Покупать дом на мосту было ошибкой, и вдвойне ошибкой было покупать дом на западной стороне. И вот теперь у него постоянно перед глазами стремящаяся прочь река, и ему казалось, что он сам, и его дом, и его нажитое за многие десятилетия богатство уплывают прочь, как эта река, а он слишком стар и слаб, чтобы устоять против мощного потока. Иногда, отправляясь по делам на левый берег в квартал около Сорбонны или у церкви Св. Сульпиция, он шел через остров, и не по мосту Сен-Мишель, а более длинным путем – через Новый мост, потому что этот мост не был застроен. И тогда он останавливался у восточного парапета и смотрел вверх по течению, чтобы хоть раз увидеть, как все стремится ему навстречу; и на несколько мгновений предавался сладким грезам о том, что дело его процветает, семейство благоденствует, женщины не дают ему проходу и его состояние, вместо того чтобы таять, все растет и растет.
Но потом, когда он поднимал глаза совсем немного кверху, он видел на расстоянии каких-нибудь ста метров свой собственный дом, стоящий высоко на мосту Менял, покосившийся и тесный; он видел окна своего кабинета на втором этаже и самого себя, стоящего там у окна и смотрящего вниз на реку и провожающего взглядом стремящуюся прочь воду, как вот теперь. И на этом прекрасный сон кончался, и Бальдини, стоящий на Новом мосту, отворачивался, более подавленный, чем прежде, более подавленный, чем теперь, когда он отвернулся от окна, подошел к письменному столу и сел.

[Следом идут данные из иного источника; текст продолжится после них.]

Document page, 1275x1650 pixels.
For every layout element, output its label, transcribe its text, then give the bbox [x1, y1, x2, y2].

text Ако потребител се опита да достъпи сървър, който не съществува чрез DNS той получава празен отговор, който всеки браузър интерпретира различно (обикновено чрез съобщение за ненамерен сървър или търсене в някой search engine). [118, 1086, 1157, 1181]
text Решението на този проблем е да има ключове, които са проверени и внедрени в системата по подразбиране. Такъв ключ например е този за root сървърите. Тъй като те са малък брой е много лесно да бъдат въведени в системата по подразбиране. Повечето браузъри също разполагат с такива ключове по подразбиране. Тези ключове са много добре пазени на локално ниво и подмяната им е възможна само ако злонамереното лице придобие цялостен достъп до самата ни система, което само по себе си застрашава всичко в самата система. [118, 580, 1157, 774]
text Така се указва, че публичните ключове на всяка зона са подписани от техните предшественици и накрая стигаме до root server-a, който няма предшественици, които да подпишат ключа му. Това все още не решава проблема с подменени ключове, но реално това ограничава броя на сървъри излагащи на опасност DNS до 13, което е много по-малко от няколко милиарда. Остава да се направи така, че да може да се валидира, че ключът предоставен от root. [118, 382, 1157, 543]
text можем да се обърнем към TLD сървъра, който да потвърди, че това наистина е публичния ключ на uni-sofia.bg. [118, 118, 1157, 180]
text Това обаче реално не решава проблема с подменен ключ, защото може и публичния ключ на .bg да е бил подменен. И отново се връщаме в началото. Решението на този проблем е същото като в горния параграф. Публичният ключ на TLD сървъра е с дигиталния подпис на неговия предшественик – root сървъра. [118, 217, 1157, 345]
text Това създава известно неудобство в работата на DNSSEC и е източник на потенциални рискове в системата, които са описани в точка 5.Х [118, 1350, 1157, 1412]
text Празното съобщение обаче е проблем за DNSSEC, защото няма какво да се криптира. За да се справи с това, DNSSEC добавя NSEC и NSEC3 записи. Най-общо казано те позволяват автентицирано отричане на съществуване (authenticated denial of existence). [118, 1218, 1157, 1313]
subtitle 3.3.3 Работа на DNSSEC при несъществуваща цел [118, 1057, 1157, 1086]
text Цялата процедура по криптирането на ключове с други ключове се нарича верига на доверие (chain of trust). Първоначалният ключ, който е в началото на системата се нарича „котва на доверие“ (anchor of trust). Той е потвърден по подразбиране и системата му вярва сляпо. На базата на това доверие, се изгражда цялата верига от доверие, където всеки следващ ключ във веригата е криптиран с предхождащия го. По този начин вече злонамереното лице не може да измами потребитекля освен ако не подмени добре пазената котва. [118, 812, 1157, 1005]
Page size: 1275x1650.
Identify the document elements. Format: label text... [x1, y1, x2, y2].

Перед ним стоял флакон с духами Пелисье. Золотисто-коричневая жидкость, мерцавшая в солнечном свете, была прозрачной, без малейшей мути. Она выглядела совершенно невинно, как светлый чай, – и все же, кроме четырех пятых частей спирта, она содержала одну пятую часть таинственной смеси, которая могла привести в возбуждение целый город. Эта смесь в свою очередь состояла, вероятно, из трех или тридцати различных веществ, находившихся в некоем вполне определенном (из бесконечного числа возможных) объемном соотношении друг с другом. Это была душа духов – если, говоря о духах этого холодного как лед предпринимателя Пелисье, уместно упоминать о душе, – и ее строение нужно было сейчас выяснить.
Бальдини тщательно высморкался и немного спустил жалюзи на окне, так как прямой солнечный свет вредит любому пахучему веществу и любой более или менее изящной концентрации запахов. Из ящика письменного стола он достал свежий белый кружевной носовой платок и расправил его. При этом он откинул голову далеко назад и сжал крылья носа – не дай бог поймать опрометчивое обонятельное впечатление прямо из бутылки. Духи следует нюхать в свободном, летучем состоянии и никогда – в концентрированном. Он смочил несколькими каплями носовой платок, помахал им в воздухе, чтобы убрать алкоголь, а потом приблизил к носу. Тремя очень короткими резкими толчками он втянул в себя запах, как будто это был порошок, тут же выдохнул его, помахал рукой, приближая к себе воздух, еще раз принюхался и в заключение сделал глубокий вдох и медленно, с многократными задержками, выдохнул воздух, словно выпуская его скользить по длинной плоской лестнице. Он бросил платок на стол и откинулся на спинку кресла.
Духи были отвратительно хороши. Этот убогий Пелисье, к сожалению, знал толк в своем деле. Боже, какой мастер, пусть он тысячу раз ничему не учился! Бальдини хотел бы, чтобы это были его духи – «Амур и Психея». В них не было ни тени вульгарности. Абсолютно классический запах, завершенный и гармоничный. И в то же время восхитительно новый. Он был свежим, но не назойливым. Он был цветочным, но не слащавым. Он обладал глубиной, великолепной, притягательной, роскошной, темно-коричневой глубиной, – и при этом в нем не было ни перегруженности, ни высокопарности.